NCERT includes this section to help students understand why Pandas exists even though NumPy is already available.

By this point in the chapter, students have learnt that:

  • Pandas Series is used for one-dimensional data
  • NumPy also provides one-dimensional arrays (ndarray)

This naturally raises a question:

If NumPy arrays already exist, why do we need Pandas Series?

Section 2.5 answers this question by highlighting the differences.


2.5.2 What is a NumPy ndarray? (Brief Recap)

NCERT assumes that students have basic awareness of NumPy.

A NumPy ndarray:

  • Is a homogeneous array (all elements are of the same data type)
  • Uses integer-based indexing
  • Is designed for numerical computation
  • Does not support labelled indices

Example:

import numpy as np

arr = np.array([10, 20, 30, 40])
print(arr)

Output:

[10 20 30 40]

Accessing elements:

print(arr[0])
print(arr[2])

Output:

10
30

Here, access is based only on position, not labels.

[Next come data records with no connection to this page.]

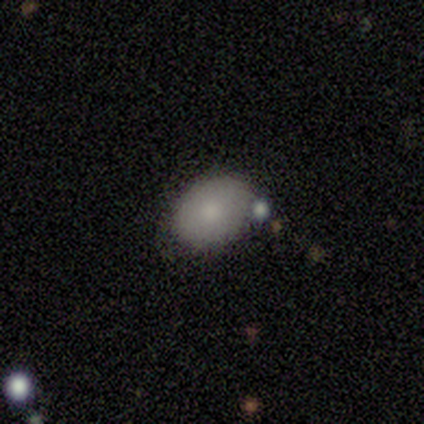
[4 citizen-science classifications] smooth-or-featured: smooth: 75% | star or artifact: 25% | featured or disk: 0%
  how-rounded: round: 67% | in between: 33% | cigar-shaped: 0%
  merging: none: 67% | merger: 33% | minor disturbance: 0% | major disturbance: 0%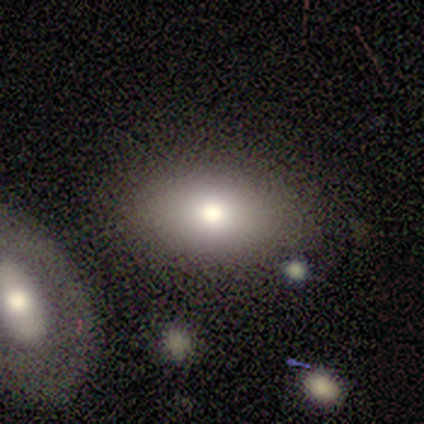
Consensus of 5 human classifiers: Volunteers were most divided on "merging": none: 60%, major disturbance: 20%, merger: 20%, minor disturbance: 0%. More confident: smooth or featured — smooth (100%); how rounded — in between (80%).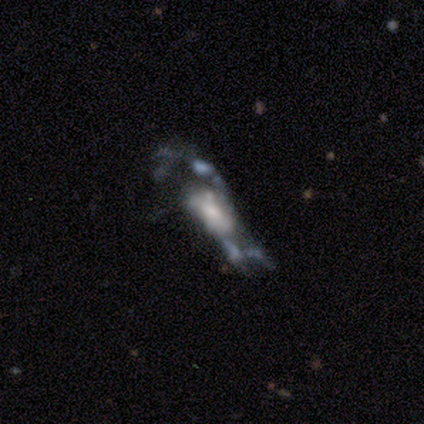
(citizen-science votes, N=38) Smooth or featured?
  - featured or disk: 79% *
  - smooth: 11%
  - star or artifact: 11%
Edge-on disk?
  - no: 90% *
  - yes: 10%
Bar?
  - no: 74% *
  - weak: 19%
  - strong: 7%
Spiral arms?
  - no: 56% *
  - yes: 44%
Bulge size?
  - moderate: 41% *
  - small: 26%
  - large: 22%
  - dominant: 7%
  - none: 4%
Merging?
  - major disturbance: 38% *
  - none: 21%
  - minor disturbance: 21%
  - merger: 21%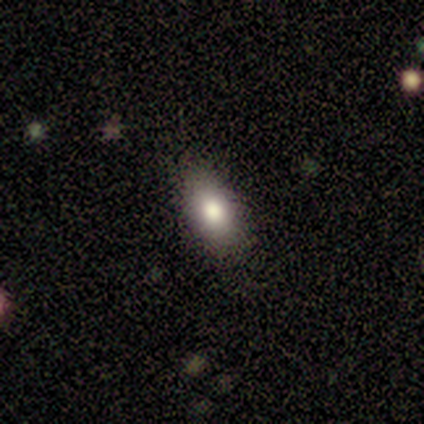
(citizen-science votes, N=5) smooth_or_featured: smooth (p=1.00)
how_rounded: in between (p=0.80) [alt: round p=0.20]
merging: none (p=1.00)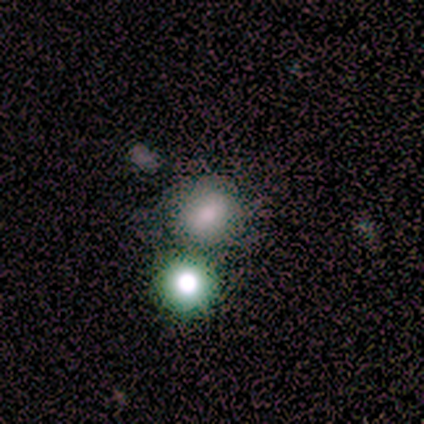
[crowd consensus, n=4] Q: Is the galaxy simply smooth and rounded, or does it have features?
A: smooth — 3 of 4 (75%).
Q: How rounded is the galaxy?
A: round — 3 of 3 (100%).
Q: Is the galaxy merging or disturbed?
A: none — 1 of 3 (33%, tied with minor disturbance and merger).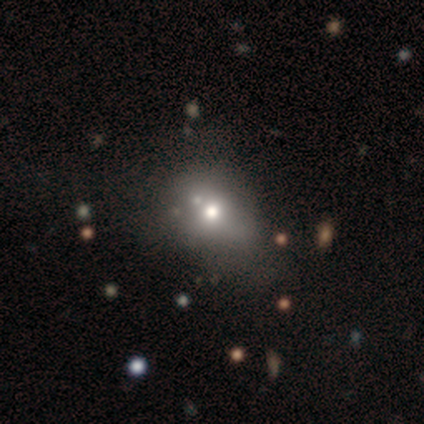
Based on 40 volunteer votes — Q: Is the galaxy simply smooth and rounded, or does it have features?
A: smooth — 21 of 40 (52%).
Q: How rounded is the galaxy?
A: round — 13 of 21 (62%).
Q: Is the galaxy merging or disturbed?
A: none — 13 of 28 (46%).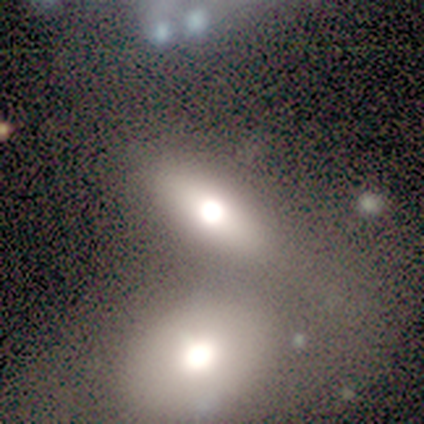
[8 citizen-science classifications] Morphology: type=smooth (88%); roundness=in between (86%); merging=none (62%).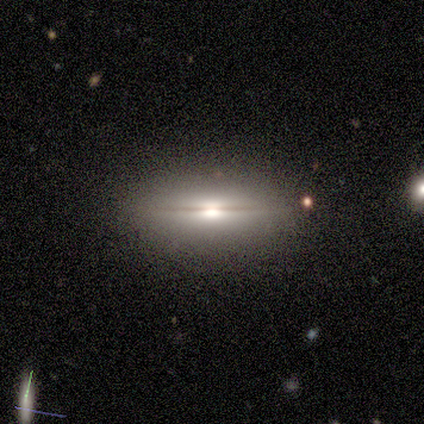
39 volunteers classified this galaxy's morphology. A featured or disk galaxy (62%) viewed edge-on (96%) with a rounded central bulge (96%).

Vote fractions:
- Smooth or featured? featured or disk: 62% / smooth: 33% / star or artifact: 5%
- Edge-on disk? yes: 96% / no: 4%
- Edge-on bulge? rounded: 96% / boxy: 4% / none: 0%
- Merging? none: 76% / minor disturbance: 19% / major disturbance: 5% / merger: 0%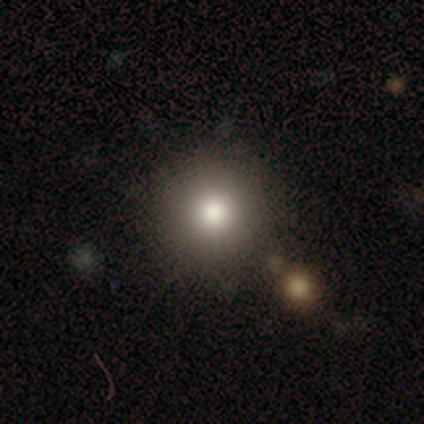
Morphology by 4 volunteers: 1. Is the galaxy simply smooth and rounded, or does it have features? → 50% smooth (tied), 50% star or artifact (tied), 0% featured or disk.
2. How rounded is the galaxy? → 100% round, 0% in between, 0% cigar-shaped.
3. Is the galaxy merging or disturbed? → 50% none (tied), 50% major disturbance (tied), 0% minor disturbance, 0% merger.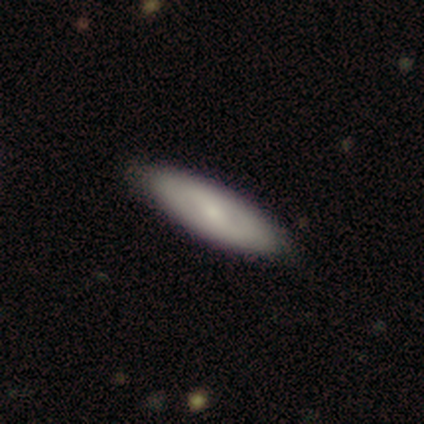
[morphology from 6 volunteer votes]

2.5.3 What is a Pandas Series? (Contextual Reminder)

A Pandas Series:

  • Is one-dimensional
  • Can store heterogeneous data
  • Uses label-based indexing
  • Is built on top of NumPy

Example:

import pandas as pd

s = pd.Series([10, 20, 30, 40], index=['a', 'b', 'c', 'd'])
print(s)

Output:

a    10
b    20
c    30
d    40
dtype: int64

Accessing elements:

print(s['a'])
print(s['c'])

Output:

10
30

2.5.4 Key Difference 1: Indexing

This is the most important difference highlighted by NCERT.

NumPy ndarray

  • Uses implicit integer index
  • Index values are always 0, 1, 2, ...

    arr = np.array([100, 200, 300])
    print(arr[1])
    

Output:

200

Pandas Series

  • Uses explicit labels
  • Index values can be:

    • Numbers
    • Strings
    • Any immutable type

      s = pd.Series([100, 200, 300], index=['x', 'y', 'z'])
      print(s['y'])
      

Output:

200

NCERT stresses that labelled indexing makes Series more suitable for data analysis.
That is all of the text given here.